India must boost growth, cut its fiscal deficit and fulfil promises of financial and fiscal reforms in order to justify an upgrade in a credit rating, currently lodged one rung above junk bond territory, rating agency Standard & Poor's said on Monday.
S&P raised India's credit rating outlook to 'stable' from 'negative' in September, citing the prospect of reforms. The agency, in a news release issued on Monday, listed what it needed to see to upgrade India's sovereign debt credit rating from 'BBB-minus'.
"Crucial factors include higher growth in real per capita GDP, stronger fiscal and debt metrics, and a stronger external position or improved monetary policy setting, and the government's ability to fulfil its promises on key reforms will be critical to the country's success," S&P said.

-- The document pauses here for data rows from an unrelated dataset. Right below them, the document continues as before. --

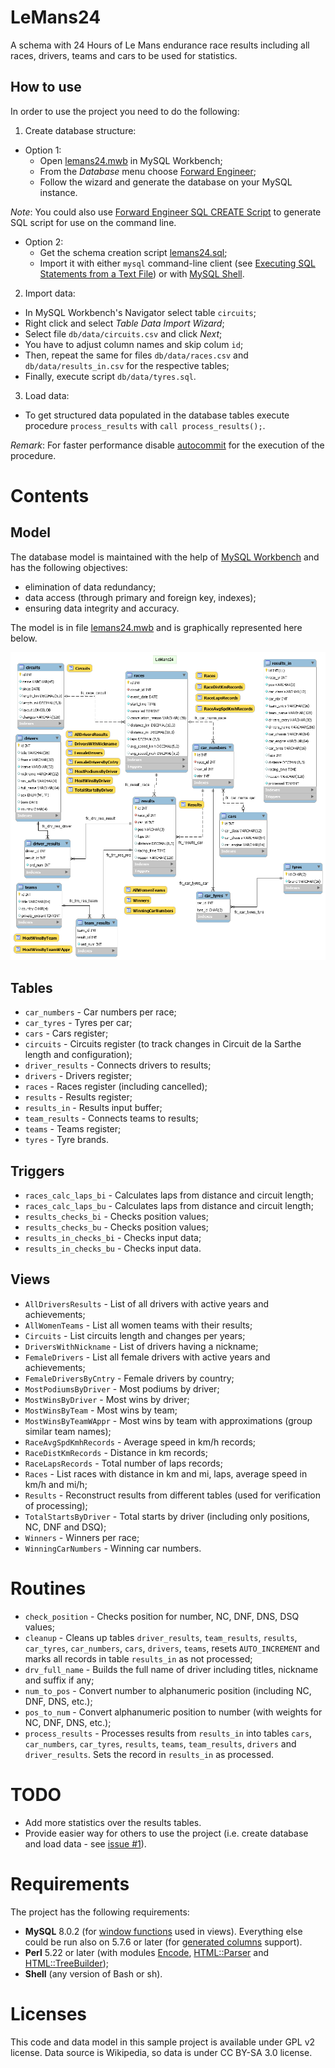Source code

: # LeMans24

A schema with 24 Hours of Le Mans endurance race results including all races,
drivers, teams and cars to be used for statistics.

## How to use

In order to use the project you need to do the following:

1. Create database structure:
  * Option 1:
    - Open [lemans24.mwb](db/model/lemans24.mwb) in MySQL Workbench;
    - From the _Database_ menu choose
    [Forward Engineer](https://dev.mysql.com/doc/workbench/en/wb-forward-engineering-live-server.html);
    - Follow the wizard and generate the database on your MySQL instance.

_Note_: You could also use
[Forward Engineer SQL CREATE Script](https://dev.mysql.com/doc/workbench/en/wb-forward-engineering-sql-scripts.html)
to generate SQL script for use on the command line.

  * Option 2:
    - Get the schema creation script [lemans24.sql](db/model/lemans24.sql);
    - Import it with either `mysql` command-line client (see
    [Executing SQL Statements from a Text File](https://dev.mysql.com/doc/refman/8.0/en/mysql-batch-commands.html))
    or with [MySQL Shell](https://dev.mysql.com/doc/mysql-shell/8.0/en/).

2. Import data:
  * In MySQL Workbench's Navigator select table `circuits`;
  * Right click and select _Table Data Import Wizard_;
  * Select file `db/data/circuits.csv` and click _Next_;
  * You have to adjust column names and skip colum `id`;
  * Then, repeat the same for files `db/data/races.csv` and
  `db/data/results_in.csv` for the respective tables;
  * Finally, execute script `db/data/tyres.sql`.
3. Load data:
  * To get structured data populated in the database tables execute procedure
  `process_results` with `call process_results();`.

_Remark_: For faster performance disable
[autocommit](https://dev.mysql.com/doc/refman/8.0/en/innodb-autocommit-commit-rollback.html)
for the execution of the procedure.

# Contents

## Model

The database model is maintained with the help of
[MySQL Workbench](https://www.mysql.com/products/workbench/) and has
the following objectives:

* elimination of data redundancy;
* data access (through primary and foreign key, indexes);
* ensuring data integrity and accuracy.

The model is in file [lemans24.mwb](db/model/lemans24.mwb) and is
graphically represented here below.

![LeMans24 Model](db/model/lemans24.png)

## Tables

* `car_numbers`    - Car numbers per race;
* `car_tyres`      - Tyres per car;
* `cars`           - Cars register;
* `circuits`       - Circuits register (to track changes in Circuit
  de la Sarthe length and configuration);
* `driver_results` - Connects drivers to results;
* `drivers`        - Drivers register;
* `races`          - Races register (including cancelled);
* `results`        - Results register;
* `results_in`     - Results input buffer;
* `team_results`   - Connects teams to results;
* `teams`          - Teams register;
* `tyres`          - Tyre brands.

## Triggers

* `races_calc_laps_bi`   - Calculates laps from distance and circuit length;
* `races_calc_laps_bu`   - Calculates laps from distance and circuit length;
* `results_checks_bi`    - Checks position values;
* `results_checks_bu`    - Checks position values;
* `results_in_checks_bi` - Checks input data;
* `results_in_checks_bu` - Checks input data.

## Views

* `AllDriversResults`    - List of all drivers with active years
  and achievements;
* `AllWomenTeams`        - List all women teams with their results;
* `Circuits`             - List circuits length and changes per years;
* `DriversWithNickname`  - List of drivers having a nickname;
* `FemaleDrivers`        - List all female drivers with active years
  and achievements;
* `FemaleDriversByCntry` - Female drivers by country;
* `MostPodiumsByDriver`  - Most podiums by driver;
* `MostWinsByDriver`     - Most wins by driver;
* `MostWinsByTeam`       - Most wins by team;
* `MostWinsByTeamWAppr`  - Most wins by team with approximations (group
  similar team names);
* `RaceAvgSpdKmhRecords` - Average speed in km/h records;
* `RaceDistKmRecords`    - Distance in km records;
* `RaceLapsRecords`      - Total number of laps records;
* `Races`                - List races with distance in km and mi, laps,
  average speed in km/h and mi/h;
* `Results`              - Reconstruct results from different tables (used
  for verification of processing);
* `TotalStartsByDriver`  - Total starts by driver (including only positions,
  NC, DNF and DSQ);
* `Winners`              - Winners per race;
* `WinningCarNumbers`    - Winning car numbers.

# Routines

* `check_position`  - Checks position for number, NC, DNF, DNS, DSQ values;
* `cleanup`         - Cleans up tables `driver_results`, `team_results`,
  `results`, `car_tyres`, `car_numbers`, `cars`, `drivers`, `teams`,
   resets `AUTO_INCREMENT` and marks all records in table `results_in` as
   not processed;
* `drv_full_name`   - Builds the full name of driver including titles,
  nickname and suffix if any;
* `num_to_pos`      - Convert number to alphanumeric position (including NC,
  DNF, DNS, etc.);
* `pos_to_num`      - Convert alphanumeric position to number (with weights
  for NC, DNF, DNS, etc.);
* `process_results` - Processes results from `results_in` into tables `cars`,
  `car_numbers`, `car_tyres`, `results`, `teams`, `team_results`, `drivers`
  and `driver_results`. Sets the record in `results_in` as processed.

# TODO

* Add more statistics over the results tables.
* Provide easier way for others to use the project (i.e. create database and
load data - see [issue #1](https://github.com/gdsotirov/lemans24/issues/1)).

# Requirements

The project has the following requirements:

* **MySQL** 8.0.2 (for
[window functions](https://dev.mysql.com/doc/refman/8.0/en/window-functions.html)
used in views). Everything else could be run also on 5.7.6 or later (for
[generated columns](https://dev.mysql.com/doc/refman/5.7/en/create-table-generated-columns.html)
support).
* **Perl** 5.22 or later (with modules
[Encode](https://metacpan.org/pod/Encode),
[HTML::Parser](https://metacpan.org/pod/HTML::Parser) and
[HTML::TreeBuilder](https://metacpan.org/pod/HTML::TreeBuilder));
* **Shell** (any version of Bash or sh).

# Licenses

This code and data model in this sample project is available under GPL v2
license. Data source is Wikipedia, so data is under CC BY-SA 3.0 license.
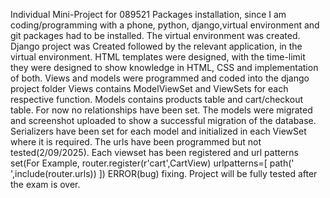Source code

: Individual Mini-Project for 089521
Packages installation, since I am coding/programming with a phone, python, django,virtual environment and git packages had to be installed.
The virtual environment was created.
Django project was Created followed by the relevant application, in the virtual environment.
HTML templates were designed, with the time-limit they were designed to show knowledge in HTML, CSS and implementation of both.
Views and models were programmed and coded into the django project folder
Views contains ModelViewSet and ViewSets for each respective function.
Models contains products table and cart/checkout table. For now no relationships have been set.
The models were migrated and screenshot uploaded to show a successful migration of the database.
Serializers have been set for each model and initialized in each ViewSet where it is required.
The urls have been programmed but not tested(2/09/2025). Each viewset has been registered and url patterns set(For Example, router.register(r'cart',CartView)
urlpatterns=[
 path(' ',include(router.urls))
])
ERROR(bug) fixing.
Project will be fully tested after the exam is over.
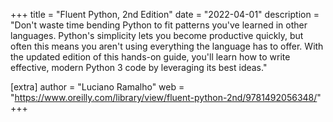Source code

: +++
title = "Fluent Python, 2nd Edition"
date = "2022-04-01"
description = "Don't waste time bending Python to fit patterns you've learned in other languages. Python's simplicity lets you become productive quickly, but often this means you aren't using everything the language has to offer. With the updated edition of this hands-on guide, you'll learn how to write effective, modern Python 3 code by leveraging its best ideas."

[extra]
author = "Luciano Ramalho"
web = "https://www.oreilly.com/library/view/fluent-python-2nd/9781492056348/"
+++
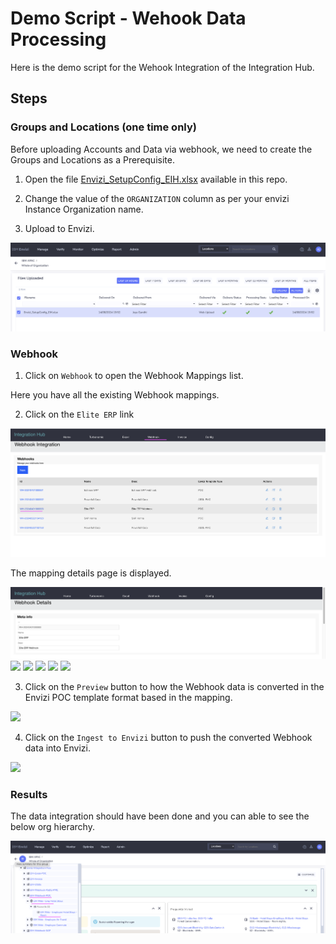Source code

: 
# Demo Script - Wehook Data Processing

Here is the demo script for the Wehook Integration of the Integration Hub.

## Steps

### Groups and Locations (one time only)

Before uploading Accounts and Data via webhook, we need to create the Groups and Locations as a Prerequisite.

1. Open the file [Envizi_SetupConfig_EIH.xlsx](./files/Envizi_SetupConfig_EIH.xlsx) available in this repo.

2. Change the value of the `ORGANIZATION` column as per your envizi Instance Organization name.

3. Upload to Envizi.

<img src="images/image-upload.png">

### Webhook

1. Click on `Webhook` to open the Webhook Mappings list. 

Here you have all the existing Webhook mappings.

2. Click on the `Elite ERP` link

<img src="images/image11.png">

The mapping details page is displayed.

<img src="images/image12.png">
<img src="images/image13.png">
<img src="images/image14.png">
<img src="images/image15.png">
<img src="images/image16.png">
<img src="images/image17.png">


3. Click on the `Preview` button to how the Webhook data is converted in the Envizi POC template format based in the mapping.

<img src="images/image18.png">

4. Click on the `Ingest to Envizi` button to push the converted Webhook data into Envizi.

<img src="images/image19.png">

### Results

The data integration should have been done and you can able to see the below org hierarchy.

<img src="images/image-envizi2.png">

The government presents its annual budget for fiscal 2015/16 on Saturday, but S&P said it did not expect swift progress on fiscal consolidation, and if this was the sole consideration India would have to wait several years before an upgrade.
"Improvements in India's weak fiscal balance sheet are likely to be gradual and are thus unlikely to lead to a rating upgrade in the next three to five years," S&P said, adding that the country's fiscal and debt indicators are the weakest among peers like Brazil and Indonesia.
The Budget will be closely watched for pro-growth measures, reforms for the power sector and other areas of infrastructure, as well as fiscal consolidation.